**Your goal**
Gather all lines from the material that contain the word "КОНСУЛЬТАЦІЯ".

Extracted records START

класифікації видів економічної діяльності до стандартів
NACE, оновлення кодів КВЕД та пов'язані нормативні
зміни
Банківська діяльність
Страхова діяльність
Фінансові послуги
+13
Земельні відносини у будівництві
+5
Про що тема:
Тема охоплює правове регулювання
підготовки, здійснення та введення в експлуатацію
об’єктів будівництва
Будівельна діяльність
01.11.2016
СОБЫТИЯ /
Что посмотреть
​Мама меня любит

Extracted records END
Extracted records START

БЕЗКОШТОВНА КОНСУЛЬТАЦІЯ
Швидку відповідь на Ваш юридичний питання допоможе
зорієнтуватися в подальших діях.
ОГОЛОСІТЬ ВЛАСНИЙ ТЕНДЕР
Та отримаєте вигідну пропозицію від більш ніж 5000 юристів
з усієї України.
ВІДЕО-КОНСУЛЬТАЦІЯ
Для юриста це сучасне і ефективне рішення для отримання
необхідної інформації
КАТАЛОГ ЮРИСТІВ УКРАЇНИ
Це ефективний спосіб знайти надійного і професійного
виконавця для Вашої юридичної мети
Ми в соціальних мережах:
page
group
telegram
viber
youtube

Extracted records END

**Reply to the exercise**
БЕЗКОШТОВНА КОНСУЛЬТАЦІЯ
ВІДЕО-КОНСУЛЬТАЦІЯ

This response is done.